*Problem requirements*
The word "Left" occurs in some of the lines below; copy each of those lines.

*** Dataset records ***

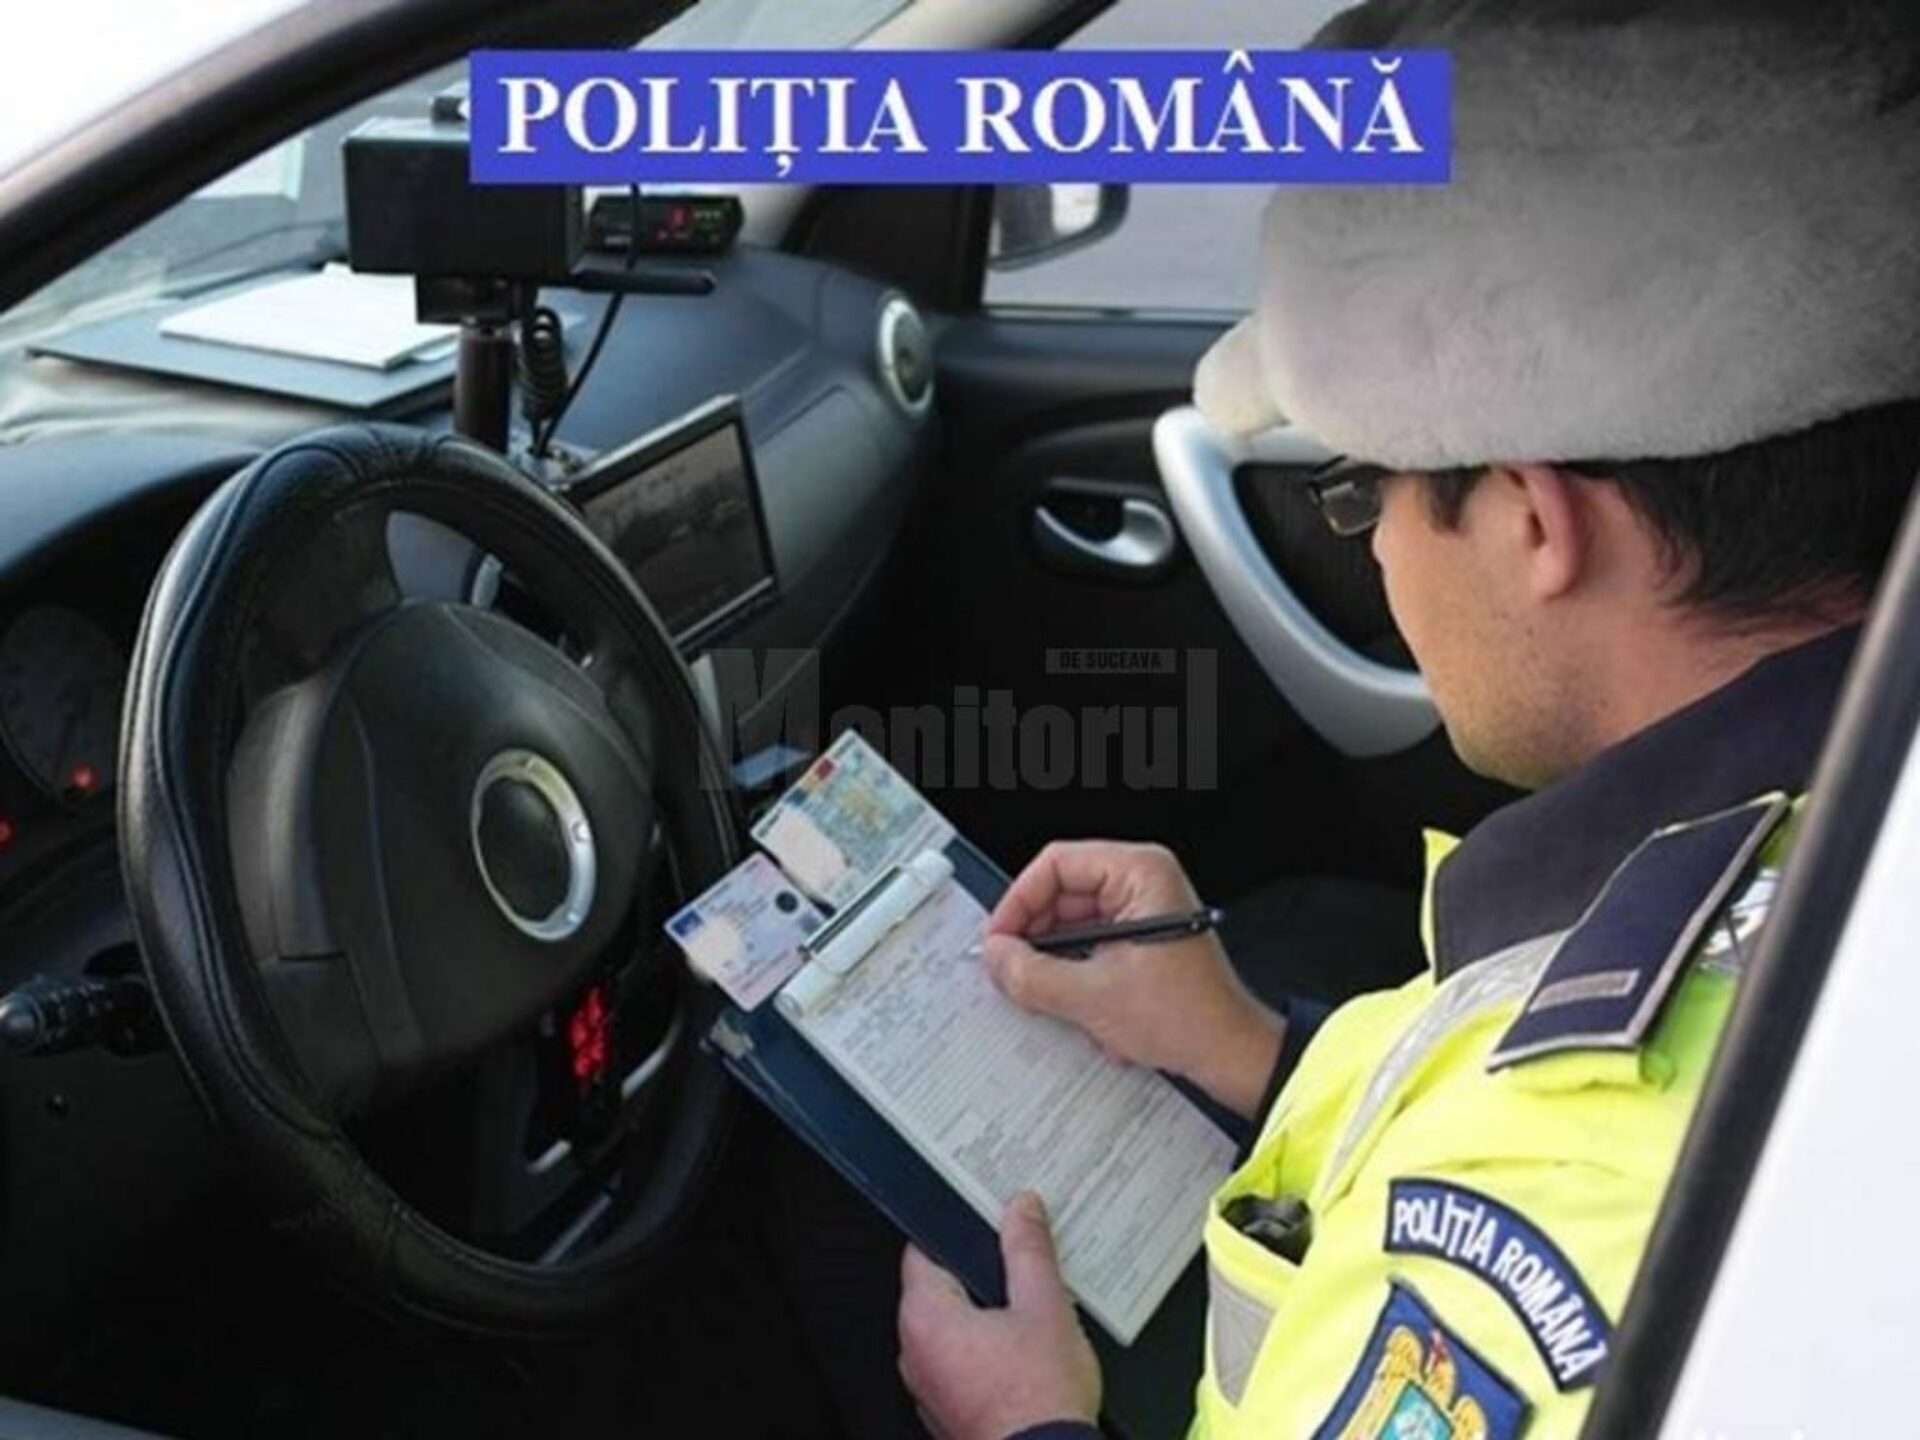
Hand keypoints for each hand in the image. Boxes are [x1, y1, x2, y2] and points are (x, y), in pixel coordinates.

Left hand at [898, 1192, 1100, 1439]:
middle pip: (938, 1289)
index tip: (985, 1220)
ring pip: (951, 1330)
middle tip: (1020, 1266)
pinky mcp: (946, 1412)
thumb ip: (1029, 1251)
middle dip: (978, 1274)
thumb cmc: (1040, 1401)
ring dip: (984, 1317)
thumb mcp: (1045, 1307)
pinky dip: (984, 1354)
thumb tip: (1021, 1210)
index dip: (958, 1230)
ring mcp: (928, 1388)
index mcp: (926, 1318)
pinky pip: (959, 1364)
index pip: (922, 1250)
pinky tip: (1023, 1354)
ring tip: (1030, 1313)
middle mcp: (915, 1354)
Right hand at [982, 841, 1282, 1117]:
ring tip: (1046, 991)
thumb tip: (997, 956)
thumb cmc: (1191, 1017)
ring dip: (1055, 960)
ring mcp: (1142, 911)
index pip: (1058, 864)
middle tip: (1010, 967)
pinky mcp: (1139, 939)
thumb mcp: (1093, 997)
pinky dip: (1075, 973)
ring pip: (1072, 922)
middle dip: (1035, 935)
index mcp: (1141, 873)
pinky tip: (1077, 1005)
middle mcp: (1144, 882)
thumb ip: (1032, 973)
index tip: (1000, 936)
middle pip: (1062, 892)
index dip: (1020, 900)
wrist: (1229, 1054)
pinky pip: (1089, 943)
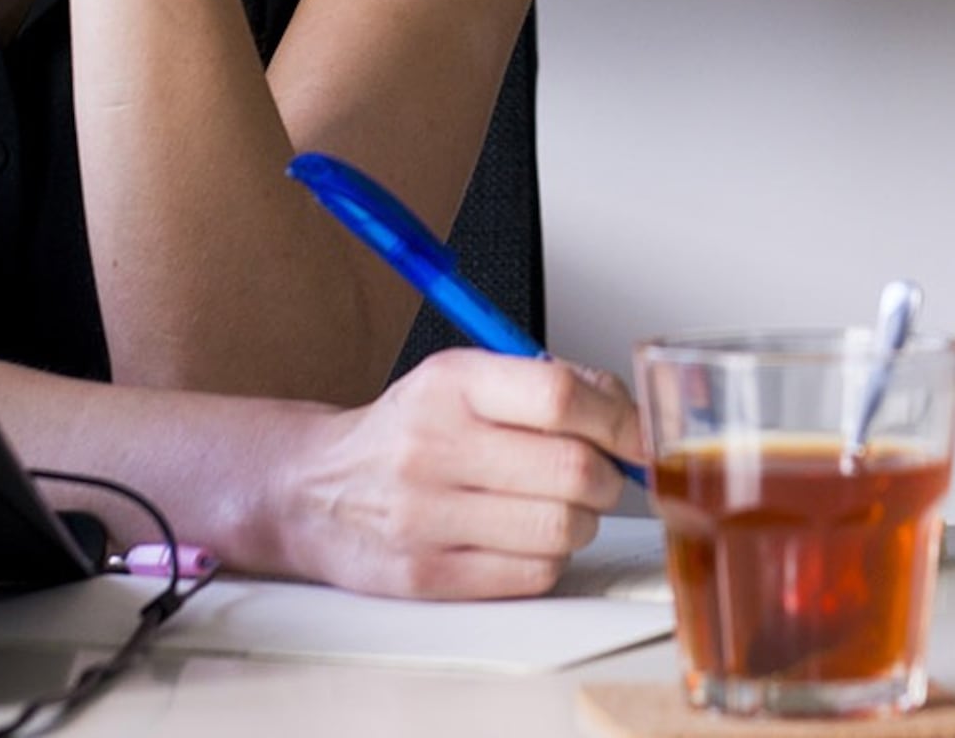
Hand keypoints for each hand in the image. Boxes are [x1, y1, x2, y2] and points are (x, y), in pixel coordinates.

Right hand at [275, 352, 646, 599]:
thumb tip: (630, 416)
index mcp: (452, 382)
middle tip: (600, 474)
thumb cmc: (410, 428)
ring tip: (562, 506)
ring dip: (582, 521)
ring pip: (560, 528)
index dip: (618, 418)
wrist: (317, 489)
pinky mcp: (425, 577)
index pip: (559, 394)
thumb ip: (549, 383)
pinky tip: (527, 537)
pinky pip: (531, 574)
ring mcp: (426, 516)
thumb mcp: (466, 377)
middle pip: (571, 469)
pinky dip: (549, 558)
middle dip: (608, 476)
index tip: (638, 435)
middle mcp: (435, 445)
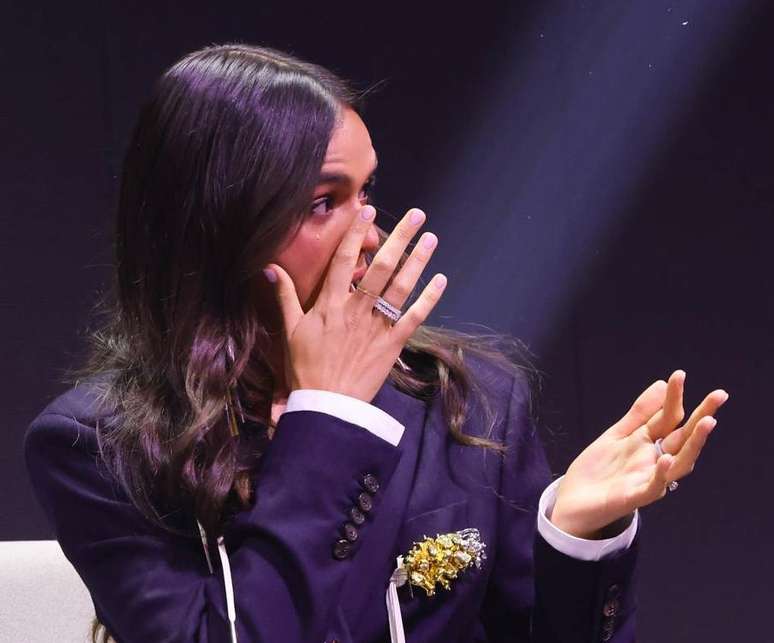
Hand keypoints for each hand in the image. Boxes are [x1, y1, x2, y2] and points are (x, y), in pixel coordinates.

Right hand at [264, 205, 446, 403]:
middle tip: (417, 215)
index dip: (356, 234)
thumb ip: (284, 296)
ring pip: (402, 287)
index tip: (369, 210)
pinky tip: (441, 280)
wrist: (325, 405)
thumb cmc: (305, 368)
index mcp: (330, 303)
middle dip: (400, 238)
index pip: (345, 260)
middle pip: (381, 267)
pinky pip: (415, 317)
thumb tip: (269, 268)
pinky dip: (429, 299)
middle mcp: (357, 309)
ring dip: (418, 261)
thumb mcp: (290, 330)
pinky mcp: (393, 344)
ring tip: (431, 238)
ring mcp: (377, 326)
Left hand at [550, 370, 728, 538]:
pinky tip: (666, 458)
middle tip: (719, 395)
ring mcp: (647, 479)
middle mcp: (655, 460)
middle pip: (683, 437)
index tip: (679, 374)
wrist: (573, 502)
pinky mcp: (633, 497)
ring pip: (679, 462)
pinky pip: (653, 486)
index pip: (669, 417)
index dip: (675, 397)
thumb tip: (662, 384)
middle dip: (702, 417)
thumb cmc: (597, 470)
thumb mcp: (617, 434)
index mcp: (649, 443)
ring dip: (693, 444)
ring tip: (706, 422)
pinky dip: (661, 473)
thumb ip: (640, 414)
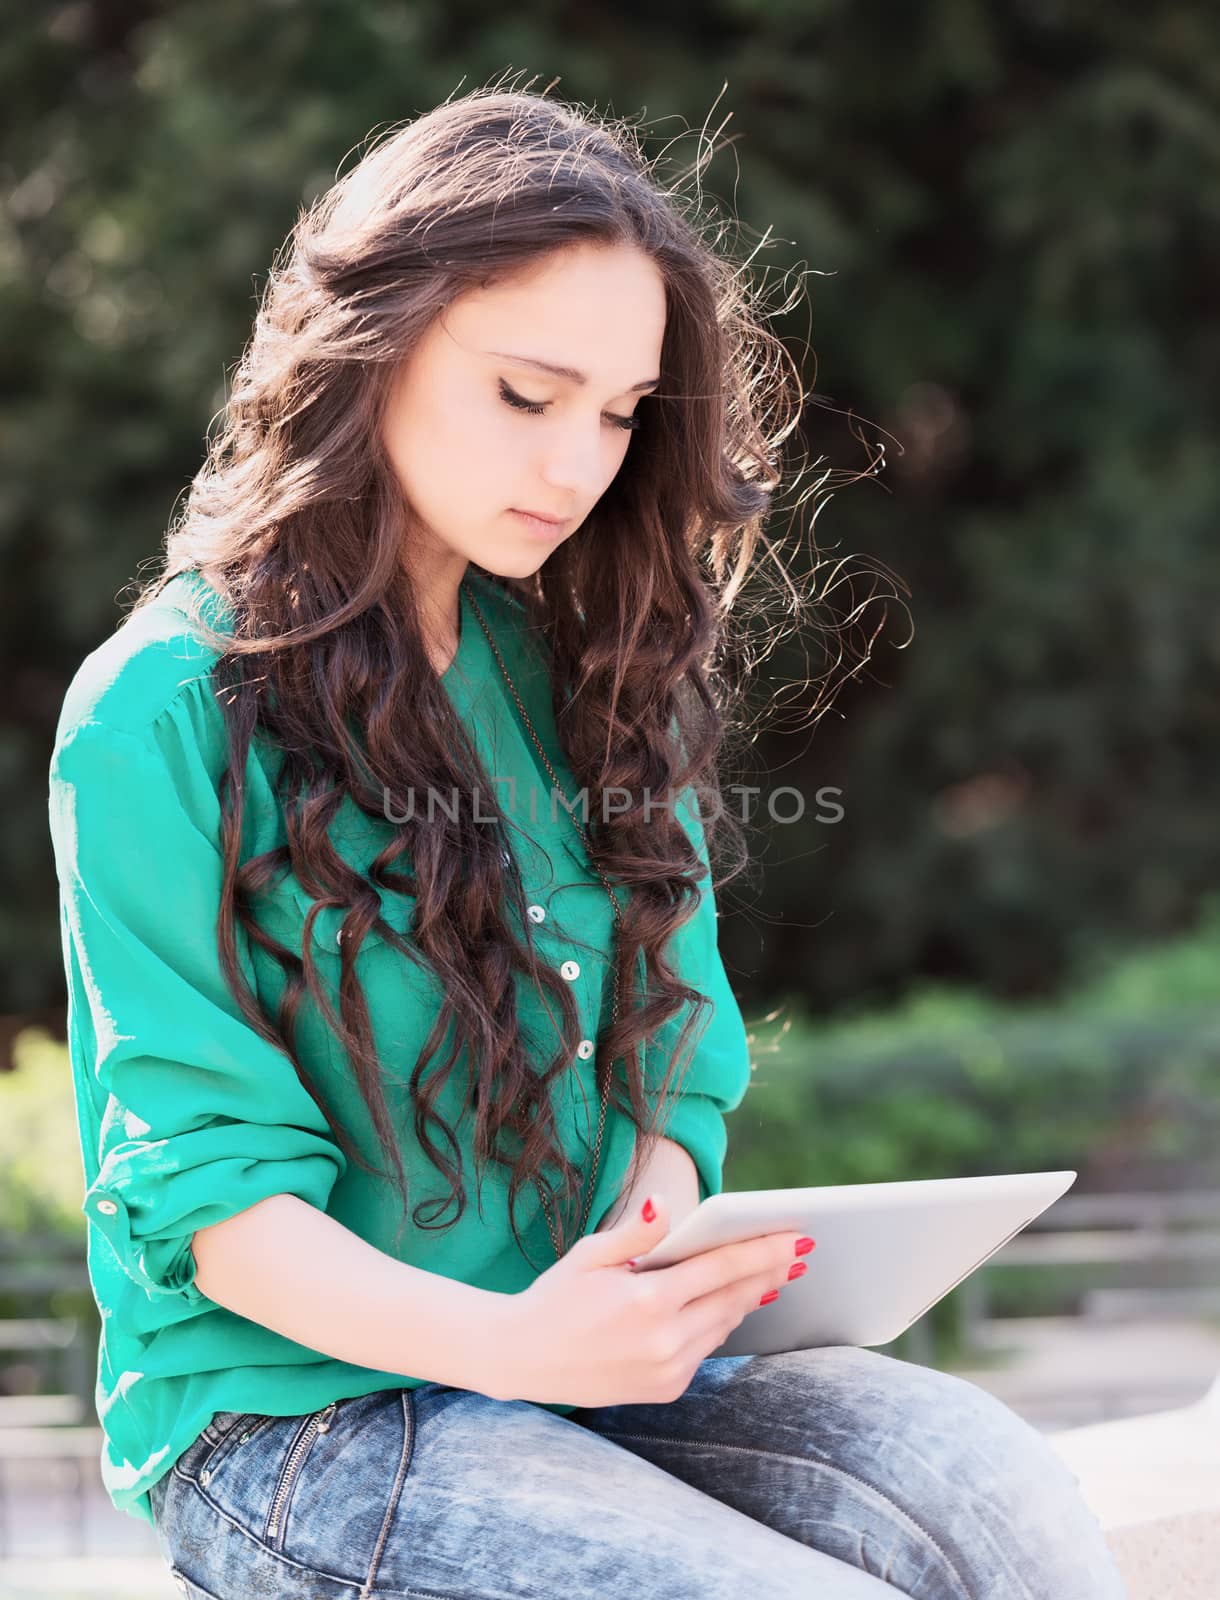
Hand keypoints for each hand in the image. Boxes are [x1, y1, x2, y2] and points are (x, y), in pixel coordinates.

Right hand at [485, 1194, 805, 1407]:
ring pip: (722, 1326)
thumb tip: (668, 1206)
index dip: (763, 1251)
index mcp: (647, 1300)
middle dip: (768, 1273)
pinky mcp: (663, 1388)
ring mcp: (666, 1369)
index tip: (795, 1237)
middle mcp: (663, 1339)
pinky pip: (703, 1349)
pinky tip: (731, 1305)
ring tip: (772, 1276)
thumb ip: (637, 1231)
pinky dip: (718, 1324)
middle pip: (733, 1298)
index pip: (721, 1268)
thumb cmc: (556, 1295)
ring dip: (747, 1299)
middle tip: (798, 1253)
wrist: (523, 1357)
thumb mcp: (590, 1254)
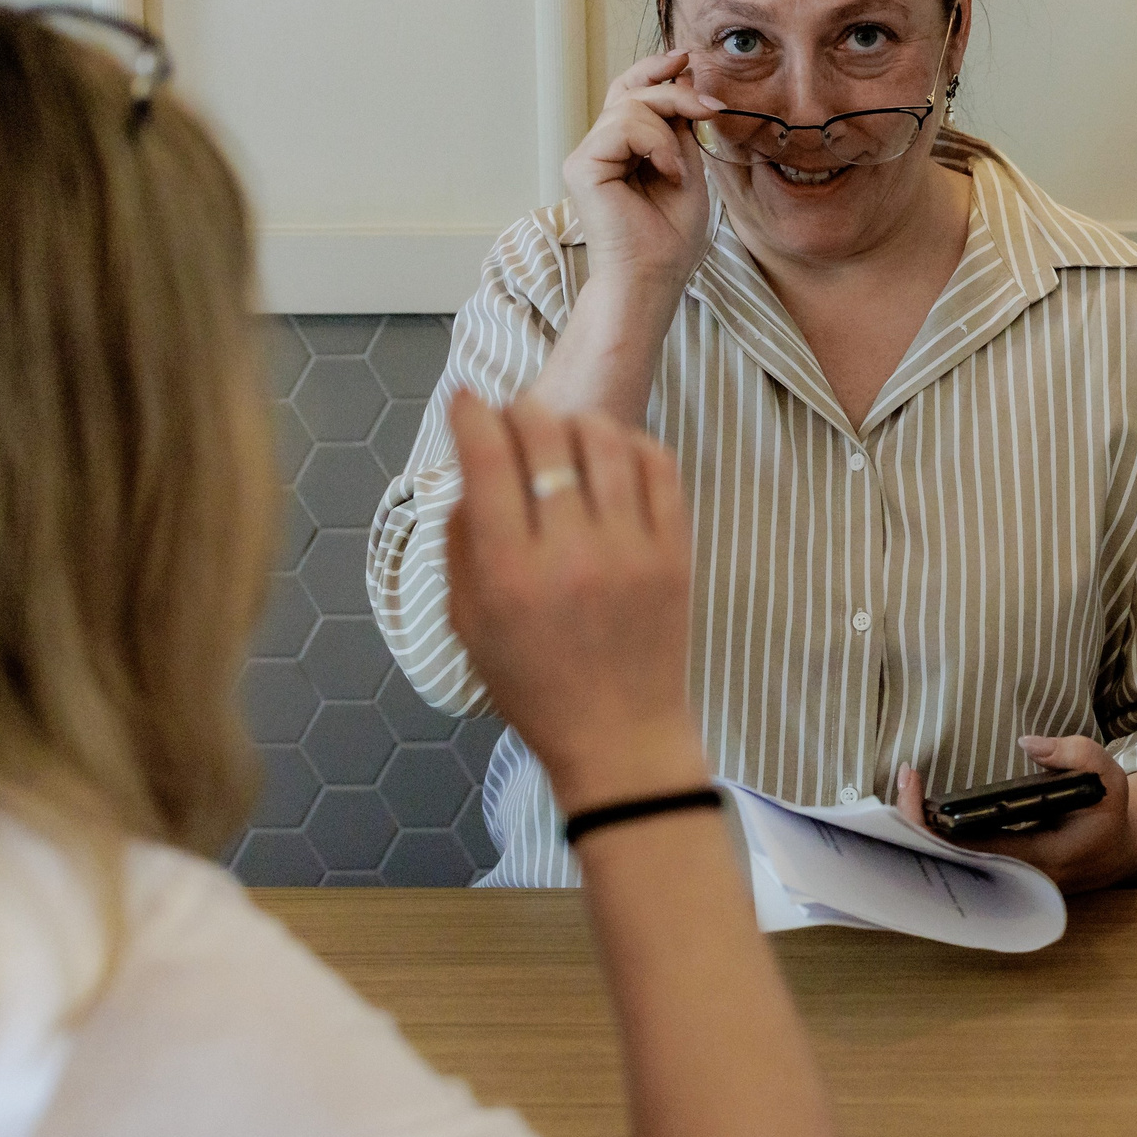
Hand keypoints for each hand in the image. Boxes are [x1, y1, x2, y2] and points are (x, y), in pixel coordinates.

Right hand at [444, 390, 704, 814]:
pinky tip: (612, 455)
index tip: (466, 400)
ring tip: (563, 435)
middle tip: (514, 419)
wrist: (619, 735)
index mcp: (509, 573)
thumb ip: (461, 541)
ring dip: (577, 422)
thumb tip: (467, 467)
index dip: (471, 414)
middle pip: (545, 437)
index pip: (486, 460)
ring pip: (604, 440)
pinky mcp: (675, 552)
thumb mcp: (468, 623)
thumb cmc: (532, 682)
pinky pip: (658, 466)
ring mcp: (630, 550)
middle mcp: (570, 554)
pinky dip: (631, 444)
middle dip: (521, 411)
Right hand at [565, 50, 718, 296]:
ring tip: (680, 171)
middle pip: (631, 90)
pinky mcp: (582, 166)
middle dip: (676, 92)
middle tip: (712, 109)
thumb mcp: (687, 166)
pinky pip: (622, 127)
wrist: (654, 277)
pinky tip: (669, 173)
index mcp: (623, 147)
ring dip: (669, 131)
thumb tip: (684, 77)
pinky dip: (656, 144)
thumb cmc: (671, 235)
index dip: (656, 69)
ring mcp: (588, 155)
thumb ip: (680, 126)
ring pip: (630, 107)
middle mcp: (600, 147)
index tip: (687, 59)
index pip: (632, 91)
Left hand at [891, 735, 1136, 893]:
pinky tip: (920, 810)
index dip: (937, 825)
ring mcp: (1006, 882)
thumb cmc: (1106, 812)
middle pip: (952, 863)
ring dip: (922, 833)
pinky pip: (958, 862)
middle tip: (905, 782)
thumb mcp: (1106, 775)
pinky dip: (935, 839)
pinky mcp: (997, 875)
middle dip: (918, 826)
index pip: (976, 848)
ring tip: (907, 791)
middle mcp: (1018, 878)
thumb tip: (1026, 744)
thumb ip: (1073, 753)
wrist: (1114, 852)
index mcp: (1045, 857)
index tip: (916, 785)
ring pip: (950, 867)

*** End of Dataset records ***

*Written solution*
Left hand at [898, 1192, 1100, 1439]:
Left hand at [550, 370, 728, 538]:
Left hand at [891, 735, 1136, 893]:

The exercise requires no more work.